Required task a:
Print the section of the speech-recognition passage that starts with the words containing "Although only one" and ends with "before transmitting it.". Reproduce it word for word.

Article:
------------------------------------------------------------
Returning briefly to Figure 3, in this embodiment it has been assumed that the recogniser returns, as a "label" representing its recognition result, the relevant part of the actual text string supplied to the recognition network generator 1 8 by the buffer 1 6, and the link resolver 20 matches this string against the buffer contents to locate the desired links. Whilst this may be convenient to permit use of a conventional unit for the recogniser 1 6, a way of speeding up the operation of the link resolver would be to set up the recogniser to return some parameter enabling faster access to the buffer, for example pointer values giving the addresses in the buffer 1 6 of the first and last characters of the matched source text string.

Although only one server is shown in Figure 1 , of course there could be others, and the transmitted link address could well be destined for a different server from the one sending the document from which it was obtained.

This embodiment presupposes that the source text carries hyperlink addresses; however it is also possible to operate this system without embedded addressed of this kind. For example one could transmit to the database server coordinates to identify the point in a (or range of) the source text at which the match occurred. In the case of connectionless service such as the Internet, it would be necessary to concatenate this information with the address of the server before transmitting it.

It was mentioned earlier that the text preprocessor 14 could be arranged to pass certain markings through to the synthesiser 1 5 to allow bold type to be emphasised. Similarly, it would be possible for the preprocessor to pass the hyperlink markings < a > ... < /a > (albeit without the addresses) and arrange the synthesiser to respond to these by applying an emphasis, or even switching to a different voice (for example a male instead of female voice) from that used for the remainder of the text. With this expedient, in an alternative embodiment, one can simplify the speech recogniser vocabulary to include only the link words, though it is still preferred to operate the recogniser as described above, against the possibility that the user may not always accurately recollect which words were spoken with the emphasis (or different voice).

Claims

1 . An interface for a voice interactive service comprising: a speech synthesiser to receive coded signals representing sequences of words and to generate audio signals corresponding thereto for output; speech recognition means connected to receive the said coded signals and operable upon receipt of a speech signal to be recognised to identify that part of the word sequence represented by the coded signals which most resembles the speech signal to be recognised.
------------------------------------------------------------
Record set:
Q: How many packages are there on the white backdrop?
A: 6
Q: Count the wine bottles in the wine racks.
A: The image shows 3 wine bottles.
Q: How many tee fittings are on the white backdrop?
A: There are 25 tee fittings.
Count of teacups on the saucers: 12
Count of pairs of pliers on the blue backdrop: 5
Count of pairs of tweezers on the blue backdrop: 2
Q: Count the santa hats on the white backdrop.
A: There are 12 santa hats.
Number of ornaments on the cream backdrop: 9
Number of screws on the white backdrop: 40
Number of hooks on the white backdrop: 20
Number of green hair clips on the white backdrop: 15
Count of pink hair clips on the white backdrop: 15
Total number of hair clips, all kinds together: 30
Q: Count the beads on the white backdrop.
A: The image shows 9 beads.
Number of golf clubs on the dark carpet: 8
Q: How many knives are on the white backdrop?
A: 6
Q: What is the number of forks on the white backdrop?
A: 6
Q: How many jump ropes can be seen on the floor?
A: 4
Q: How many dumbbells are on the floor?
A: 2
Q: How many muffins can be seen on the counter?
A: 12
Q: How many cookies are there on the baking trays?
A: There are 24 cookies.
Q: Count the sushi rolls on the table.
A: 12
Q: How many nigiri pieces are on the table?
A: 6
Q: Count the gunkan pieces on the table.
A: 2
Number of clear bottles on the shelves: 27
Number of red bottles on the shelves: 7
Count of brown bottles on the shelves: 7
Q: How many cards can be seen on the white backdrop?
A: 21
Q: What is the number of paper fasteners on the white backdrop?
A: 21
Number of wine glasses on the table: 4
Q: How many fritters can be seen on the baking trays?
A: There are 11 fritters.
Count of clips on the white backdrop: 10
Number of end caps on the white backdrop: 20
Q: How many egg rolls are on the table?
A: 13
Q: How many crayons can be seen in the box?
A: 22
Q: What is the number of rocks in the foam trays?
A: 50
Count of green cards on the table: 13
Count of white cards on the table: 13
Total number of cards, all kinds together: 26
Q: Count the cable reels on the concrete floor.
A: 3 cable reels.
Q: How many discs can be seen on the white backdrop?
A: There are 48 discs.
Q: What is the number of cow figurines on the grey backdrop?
------------------------------------------------------------
Required task b:
List each line from the records that contains the string "reels".

Written answer a:
Although only one server is shown in Figure 1 , of course there could be others, and the transmitted link address could well be destined for a different server from the one sending the document from which it was obtained.

This embodiment presupposes that the source text carries hyperlink addresses; however it is also possible to operate this system without embedded addressed of this kind. For example one could transmit to the database server coordinates to identify the point in a (or range of) the source text at which the match occurred. In the case of connectionless service such as the Internet, it would be necessary to concatenate this information with the address of the server before transmitting it.

Written answer b:
Q: Count the cable reels on the concrete floor.
A: 3 cable reels.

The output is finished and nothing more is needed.